Il eût fallu être Oedipe ou le Sphinx lui-même pour deviner l’ironie que mit le comte dans ces paroles, empreintes en apparence de la plus grande politesse; aussi Morcerf le remercia-t-il d’un sourire, et, passant le premier pour lui montrer le chemin, poussa-t-il la porte qui s’ouvrait au-dessous de ses armes, et qui, ainsi que nous l’avons dit, donnait dans le salon.

Dans l’endroit le plus apparent de ce salon se voyait aussi un portrait; c’était celui d’un homme de trente-cinq à trente-huit ans, vêtu d’un uniforme d’officier général, portant cette double épaulette en torsade, signe des grades supérieurs, le ruban de la Légion d’honneur au cou, ce qui indiquait qu’il était commandeur, et sur la poitrine, à droite, la plaque de grand officier de l’ordre du Sauveur, et, à gauche, celle de grand-croix de Charles III, ce qui indiquait que la personne représentée par ce portrait avait dû faire les guerres de Grèce et d’Espagne, ou, ce qui revient absolument au même en matière de cordons, avoir rempli quelque mission diplomatique dans les deux pays.

Monte-Cristo était occupé à détailler ce portrait avec non moins de soin qu’il avait fait de l’autre, lorsqu’une porte latérale s’ouvrit, et qu’il se trouva en face du comte de Morcerf lui-même.

C’était un homme de quarante à quarante-cinq ans, mais qui en paraissait au moins cinquante, et dont la moustache et les sourcils noirs tranchaient étrangement avec des cheveux presque blancs coupés en brosse à la mode militaire; il était vêtu en bourgeois et portait à sa boutonnière un ruban dont les différents liserés rappelaient les différents ordres dont il était décoré. Cet homme entra d’un pas assez noble et avec une sorte d’empressement. Monte-Cristo le vit venir à lui sans faire un seul pas; on eût dit que ses pieds étaient cloués au parquet comme ses yeux sur le visage du comte de Morcerf.

«Mon père, dit le jeune homme, j’ai l’honneur de vous présenter monsieur le comte de Monte-Cristo, ce généreux ami que j’ai eu le bonheur de rencontrer dans les circonstances difficiles que vous savez.

– Monsieur est le bienvenu parmi nous, dit le comte de Morcerf en saluant Monte-Cristo avec un sourire, et il a rendu à notre maison, en lui conservant son unique héritier, un service qui sollicitera éternellement notre reconnaissance.»
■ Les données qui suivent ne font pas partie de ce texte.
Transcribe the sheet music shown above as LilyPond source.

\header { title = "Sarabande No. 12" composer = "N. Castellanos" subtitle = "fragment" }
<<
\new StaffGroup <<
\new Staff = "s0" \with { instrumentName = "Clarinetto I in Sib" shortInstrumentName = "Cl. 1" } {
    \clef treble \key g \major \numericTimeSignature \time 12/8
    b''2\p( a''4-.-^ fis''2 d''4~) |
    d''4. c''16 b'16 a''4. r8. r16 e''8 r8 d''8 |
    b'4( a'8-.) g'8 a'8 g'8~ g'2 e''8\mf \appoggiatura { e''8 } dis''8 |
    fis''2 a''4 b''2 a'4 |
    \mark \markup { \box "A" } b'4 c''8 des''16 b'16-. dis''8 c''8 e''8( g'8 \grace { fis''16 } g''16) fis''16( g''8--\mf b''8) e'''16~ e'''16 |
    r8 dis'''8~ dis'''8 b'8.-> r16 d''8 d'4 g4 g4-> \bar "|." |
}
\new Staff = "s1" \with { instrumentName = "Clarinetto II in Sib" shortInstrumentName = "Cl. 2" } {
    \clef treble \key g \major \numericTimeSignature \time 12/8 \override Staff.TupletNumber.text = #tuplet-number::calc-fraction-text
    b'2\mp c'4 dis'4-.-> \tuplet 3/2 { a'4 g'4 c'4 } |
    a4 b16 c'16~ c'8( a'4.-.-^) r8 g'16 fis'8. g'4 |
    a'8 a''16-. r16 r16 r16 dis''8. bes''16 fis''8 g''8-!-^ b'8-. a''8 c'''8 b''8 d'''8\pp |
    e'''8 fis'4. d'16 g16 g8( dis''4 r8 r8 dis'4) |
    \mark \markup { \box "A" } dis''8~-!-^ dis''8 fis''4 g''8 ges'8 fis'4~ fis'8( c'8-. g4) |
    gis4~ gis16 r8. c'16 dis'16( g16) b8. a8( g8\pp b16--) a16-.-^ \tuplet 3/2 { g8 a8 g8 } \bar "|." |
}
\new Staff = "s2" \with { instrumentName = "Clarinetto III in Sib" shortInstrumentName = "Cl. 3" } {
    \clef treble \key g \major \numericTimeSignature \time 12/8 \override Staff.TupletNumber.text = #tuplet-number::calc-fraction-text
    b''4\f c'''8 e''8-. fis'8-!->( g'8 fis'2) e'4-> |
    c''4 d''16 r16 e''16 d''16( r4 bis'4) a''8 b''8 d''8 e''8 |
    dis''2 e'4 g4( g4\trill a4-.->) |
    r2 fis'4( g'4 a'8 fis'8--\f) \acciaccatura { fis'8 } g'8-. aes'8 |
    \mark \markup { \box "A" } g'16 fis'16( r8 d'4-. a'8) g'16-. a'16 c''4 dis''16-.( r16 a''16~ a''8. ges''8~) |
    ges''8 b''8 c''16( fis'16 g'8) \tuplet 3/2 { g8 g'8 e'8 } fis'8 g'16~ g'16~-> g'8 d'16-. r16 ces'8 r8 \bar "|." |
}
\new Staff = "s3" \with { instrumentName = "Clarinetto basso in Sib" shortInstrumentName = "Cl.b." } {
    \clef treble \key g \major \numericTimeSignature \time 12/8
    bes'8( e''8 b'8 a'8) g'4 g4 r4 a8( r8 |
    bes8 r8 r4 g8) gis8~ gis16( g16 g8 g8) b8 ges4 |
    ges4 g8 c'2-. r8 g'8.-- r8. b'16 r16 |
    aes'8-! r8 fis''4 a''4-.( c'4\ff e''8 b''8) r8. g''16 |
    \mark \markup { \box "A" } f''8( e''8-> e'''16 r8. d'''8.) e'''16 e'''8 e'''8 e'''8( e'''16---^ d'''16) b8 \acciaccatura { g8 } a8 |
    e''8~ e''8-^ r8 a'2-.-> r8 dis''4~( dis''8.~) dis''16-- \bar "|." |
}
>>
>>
Et en disant ces paroles le comte de Morcerf indiquait un fauteuil à Monte-Cristo, en même temps que lui-même s’asseyait en face de la fenêtre.

Quant à Monte-Cristo, tout en prenant le fauteuil désigné par le comte de Morcerf, il s’arrangea de manière à demeurer caché dans l’ombre des grands rideaux de velours, et à lire de là sur les traits empreints de fatigue et de soucis du comte toute une histoire de secrètes douleurs écrites dans chacune de ses rides venues avec le temps.